Intuition and Tricks - Crafty Short Proof - Generators, Order of a Cyclic Group - Fraleigh p. 64 Theorem 6.14
This stronger result and easier proof is based on p. 58. Hence it isn't a duplicate of this.
Theorem 206 and 207. Let $G$ be a group, $k \in \mathbb{N}$ and $a \in G$ such that $|a| = n$.
Then:
206. $\langle a^k \rangle = \langle a^{\gcd(n,k)} \rangle$. $\qquad$
207. For any positive divisor $d$ of $n$, $|a^d | = n/d$.
(1-2.) What's the intuition for these two theorems? The file puts them together. I understand the proof of Theorem 206. Hence I don't write it out. The original file does some examples of Theorem 207 that show to use the theorem. But they don't flesh out the intuition and I can't tumble to it.
(3.) How do you envisage and envision the crafty first line in the proof? It feels supernormal to start with a magical exponent in $(a^d)^{n/d} = e$ that implies an inequality, $|a^d| \le n/d$.
(4). The nice people at this explain how to envisage and envision $|a^k | = \frac{n}{gcd(n, k)}$. Is there anything to add, different, or harder about envisaging and envisoning $|a^d | = n/d$?
Solution 1:
$1$. You are trying to find the order of the element $a^d$. The only thing you know about $a$ is that it has order $n$; in particular, $a^n = 1$. So, if you can get some power of $a^d$ to simplify to $a^n$, this will be $1$. As $d$ is a divisor of $n$, the fraction $\frac{n}{d}$ is an integer so we can take $a^d$ to the $\left(\frac{n}{d}\right)^{\text{th}}$ power which gives $$(a^d)^{\frac{n}{d}} = a^{d\times\frac{n}{d}} = a^n = 1.$$ We know that $\frac{n}{d}$ is a positive ($d$ is positive, so $\frac{n}{d}$ is positive) integer such that $(a^d)^{\frac{n}{d}} = 1$. So the order of $a^d$, which is the smallest positive integer $k$ such that $(a^d)^k = 1$, is less than $\frac{n}{d}$ (i.e. $|a^d| \leq \frac{n}{d}$).
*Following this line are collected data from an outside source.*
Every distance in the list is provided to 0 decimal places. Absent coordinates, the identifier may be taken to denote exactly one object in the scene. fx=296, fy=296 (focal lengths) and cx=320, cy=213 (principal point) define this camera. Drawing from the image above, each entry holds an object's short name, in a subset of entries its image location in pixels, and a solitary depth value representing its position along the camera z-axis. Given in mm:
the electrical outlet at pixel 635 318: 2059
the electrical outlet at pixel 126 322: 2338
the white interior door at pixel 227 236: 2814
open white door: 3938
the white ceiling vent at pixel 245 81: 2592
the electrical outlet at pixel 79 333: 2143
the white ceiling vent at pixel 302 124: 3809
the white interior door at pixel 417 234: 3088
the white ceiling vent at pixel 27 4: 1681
We still have to show that $\frac{n}{d}$ is the smallest such positive integer.
$2$. Here's one way to think about the result:
$$1\underset{\times a^d}{\underrightarrow{\xrightarrow{\times a} a^1 \xrightarrow{\times a}\dots \xrightarrow{\times a}}}a^d\underset{\times a^d}{\underrightarrow{\xrightarrow{\times a}\dots\xrightarrow{\times a}}}a^{2d}\underset{\phantom{\dots}\\\dots}{\xrightarrow{\times a}\dots\xrightarrow{\times a}}a^{n-d}=a^{d\left(\frac{n}{d}-1\right)}\underset{\times a^d}{\underrightarrow{\xrightarrow{\times a}\dots\xrightarrow{\times a}a^{n-1}\xrightarrow{\times a}}}1.$$
[If I were better with latex I would try to make this prettier. If anyone has suggestions of how to use latex to make this diagram clearer, please let me know.]
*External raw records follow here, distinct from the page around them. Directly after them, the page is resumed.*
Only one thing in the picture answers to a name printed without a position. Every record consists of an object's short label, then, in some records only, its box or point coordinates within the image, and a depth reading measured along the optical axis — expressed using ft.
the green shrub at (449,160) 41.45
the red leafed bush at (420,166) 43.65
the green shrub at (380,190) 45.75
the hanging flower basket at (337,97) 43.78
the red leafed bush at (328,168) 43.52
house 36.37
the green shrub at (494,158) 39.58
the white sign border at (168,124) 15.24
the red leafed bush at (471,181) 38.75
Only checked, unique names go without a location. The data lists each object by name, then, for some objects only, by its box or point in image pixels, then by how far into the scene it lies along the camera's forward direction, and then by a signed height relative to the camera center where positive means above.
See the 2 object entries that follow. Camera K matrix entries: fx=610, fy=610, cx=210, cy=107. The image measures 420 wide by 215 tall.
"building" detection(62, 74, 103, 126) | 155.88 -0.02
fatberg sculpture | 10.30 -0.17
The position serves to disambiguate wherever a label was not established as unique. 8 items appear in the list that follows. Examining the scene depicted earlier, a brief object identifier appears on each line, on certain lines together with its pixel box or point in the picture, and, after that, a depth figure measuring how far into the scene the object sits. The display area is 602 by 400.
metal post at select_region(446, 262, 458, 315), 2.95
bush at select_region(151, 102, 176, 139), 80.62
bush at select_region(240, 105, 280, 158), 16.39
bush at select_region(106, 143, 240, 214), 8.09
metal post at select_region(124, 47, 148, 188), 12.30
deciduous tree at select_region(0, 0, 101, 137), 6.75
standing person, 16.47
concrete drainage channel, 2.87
That is, if we follow the arrows along the top, it takes $n$ of them to get from $1$ back to $1$. As each arrow corresponds to multiplication by $a$, we see that $a^n = 1$. If we follow the arrows along the bottom, how many arrows does it take to get back to $1$? As each arrow corresponds to multiplication by $a^d$, we see that $(a^d)^? = 1$.
Solution 2:
This is proved (in passing) in my answer to your prior question. The key idea is this: in $\,\Bbb Z$ we know by the Euclidean Division Algorithm and Bezout that every nonzero additive subgroup is generated by its least positive element. In particular, the Bezout identity in group theoretic language says $\, k\,\Bbb Z + n\,\Bbb Z = (k,n)\,\Bbb Z.$ $\bmod n,$ this implies $\, k\,\Bbb Z/n = (k,n)\,\Bbb Z/n,\ $ i.e. $\ \langle k\rangle = \langle (k,n)\rangle\,$ in $\,\Bbb Z/n.$
Here, again, we use $\,\Bbb Z/n,\, $ the canonical additive model of the cyclic group of order $\,n.\,$ This allows us to exploit to the hilt our well-honed intuition about integer arithmetic.
Remark $ $ A nice way to gain intuition about subgroups of cyclic groups is via toys such as Spirograph (e.g. images below) and Hoot-Nanny, which yield nice animations of the generation of subgroups of $\,\Bbb Z/n,\,$ modelled as roulette curves and/or star polygons. This is an often effective way to introduce various group-theoretical ideas to bright young children.